EXERCISE DIRECTIONS. In the forum thread below, why does Andrei doubt that low + floor( (up-low)/step ) * step solves the floating point case?

EXERCISE TEXT.
On Tuesday, 24 December 2013 at 19:08:40 UTC, H. S. Teoh wrote:
> On Tue, Dec 24, 2013 at 06:57:50PM +0000, Craig Dillabaugh wrote:
>> On Tuesday, 24 December 2013 at 18:56:02 UTC, Craig Dillabaugh
>> wrote:
>> >On Tuesday, 24 December 2013 at 17:10:53 UTC, Andrei Alexandrescu
>> >wrote:
>> >>On 12/24/13 5:09 AM, Joseph Rushton Wakeling wrote:
>> clip
>> >
>> >Doesn't think work, or am I missing something?
>> >
>> >low + floor( (up-low)/step ) * step
>> 
>> I meant "Doesn't this work". Why can't I ever make a post without a
>> typo!
>
> You mean, a tpyo? :-P
>
>
> T

Exactly!

On 12/24/13 10:56 AM, Craig Dillabaugh wrote:
> On Tuesday, 24 December 2013 at 17:10:53 UTC, Andrei Alexandrescu
> wrote:
>> On 12/24/13 5:09 AM, Joseph Rushton Wakeling wrote:
>>> On 24/12/13 13:58, monarch_dodra wrote:
>>>> I think you are missing the point of what happens if the step is not 1
>>>> (or if
>>>> the passed in type can have fractional input). EG:
>>>>
>>>> iota(0, 105, 10);
>>>> or
>>>> iota(0, 10.5);
>>>>
>>>> In this case, "back" should be 100, and not 95. To compute back, you
>>>> need to be
>>>> able to evaluate length, and to add length*inc to front.
>>>
>>> Oh, snap.  Have we been working on the same problems for too long? :-)
>>
>> The integral cases are easy. We need to crack the floating point case:
>> given numbers low, up, and step, what's the closest number smaller
>> than up that's reached by repeated adds of step to low?
>>
>> Andrei
>
> Doesn't think work, or am I missing something?
>
> low + floor( (up-low)/step ) * step

I doubt it's anything as simple as that. The magnitudes of up, low, and step must be taken into account.

Andrei

On 12/24/13 11:17 AM, Craig Dillabaugh wrote:
> On Tuesday, 24 December 2013 at 19:08:40 UTC, H. S. Teoh wrote:
>> On Tue, Dec 24, 2013 at 06:57:50PM +0000, Craig Dillabaugh wrote:
>>> On Tuesday, 24 December 2013 at 18:56:02 UTC, Craig Dillabaugh
>>> wrote:
>>> >On Tuesday, 24 December 2013 at 17:10:53 UTC, Andrei >Alexandrescu
>>> >wrote:
>>> >>On 12/24/13 5:09 AM, Joseph Rushton Wakeling wrote:
>>> clip
>>> >
>>> >Doesn't think work, or am I missing something?
>>> >
>>> >low + floor( (up-low)/step ) * step
>>>
>>> I meant "Doesn't this work". Why can't I ever make a post without a
>>> typo!

AVAILABLE DATA.

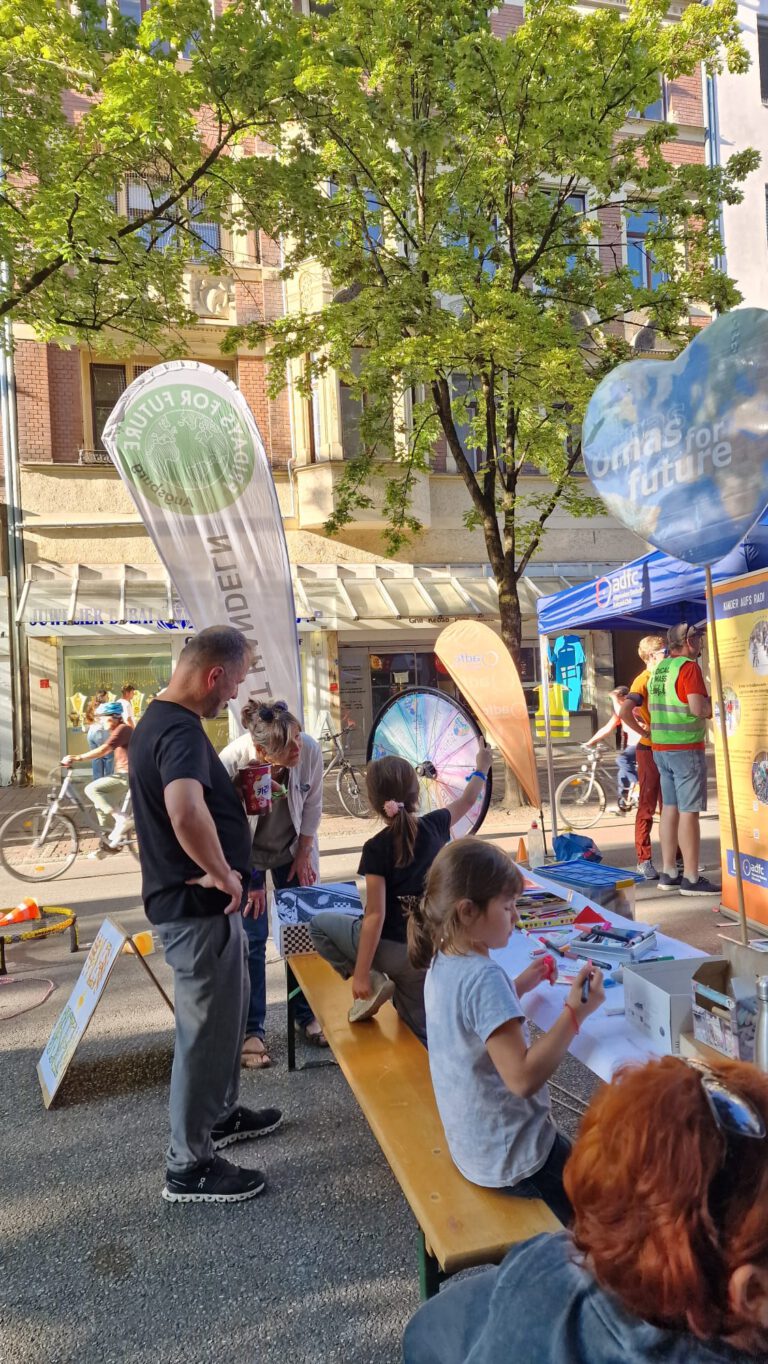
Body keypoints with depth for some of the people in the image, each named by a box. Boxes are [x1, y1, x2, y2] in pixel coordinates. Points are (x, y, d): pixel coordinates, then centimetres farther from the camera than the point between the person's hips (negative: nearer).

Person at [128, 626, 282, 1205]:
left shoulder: (158, 719, 8)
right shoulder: (181, 731, -26)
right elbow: (186, 811, -44)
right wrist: (222, 874, -28)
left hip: (199, 900, 10)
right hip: (198, 907, -10)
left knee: (229, 1012, 25)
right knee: (207, 1030, 5)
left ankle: (221, 1114, 45)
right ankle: (189, 1167, 22)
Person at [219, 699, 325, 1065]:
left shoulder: (310, 750, -28)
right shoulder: (232, 761, -35)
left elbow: (312, 805, -8)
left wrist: (304, 854, -4)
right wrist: (248, 882, -14)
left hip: (293, 851, 3)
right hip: (246, 856, -3)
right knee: (251, 940, -3)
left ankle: (308, 1015, 26)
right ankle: (251, 1031, 13)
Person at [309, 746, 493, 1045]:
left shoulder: (377, 849, -17)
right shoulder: (435, 825, -3)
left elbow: (375, 915, -19)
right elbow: (466, 801, 18)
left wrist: (360, 975, -13)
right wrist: (481, 767, 36)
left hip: (393, 950, -5)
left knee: (319, 925, 15)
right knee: (419, 1033, 20)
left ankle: (372, 981, 5)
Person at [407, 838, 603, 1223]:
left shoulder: (443, 962, -2)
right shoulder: (484, 977, -29)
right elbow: (522, 1078, -31)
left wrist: (518, 986, 9)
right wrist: (575, 1013, -28)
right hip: (512, 1160, -9)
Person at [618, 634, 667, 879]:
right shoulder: (643, 680, -14)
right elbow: (624, 712, -29)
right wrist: (645, 732, -20)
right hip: (650, 751, -8)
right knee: (647, 806, -1)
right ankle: (644, 860, 6)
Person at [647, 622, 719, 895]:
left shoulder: (658, 669, 12)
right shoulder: (688, 667, -13)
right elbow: (699, 708, -22)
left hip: (661, 748, 8)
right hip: (686, 749, -8)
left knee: (670, 809, 12)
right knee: (689, 812, -4)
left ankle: (669, 872, 16)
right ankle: (691, 878, -1)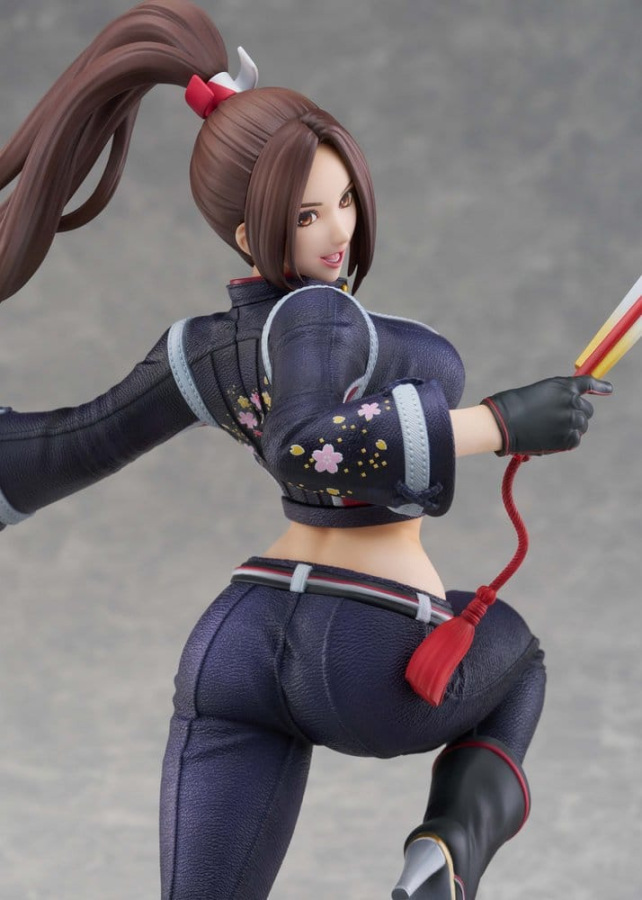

SOLUTION TO THIS EXERCISE. He doubts it is anything that simple because the magnitudes of up, low, and step must be taken into account.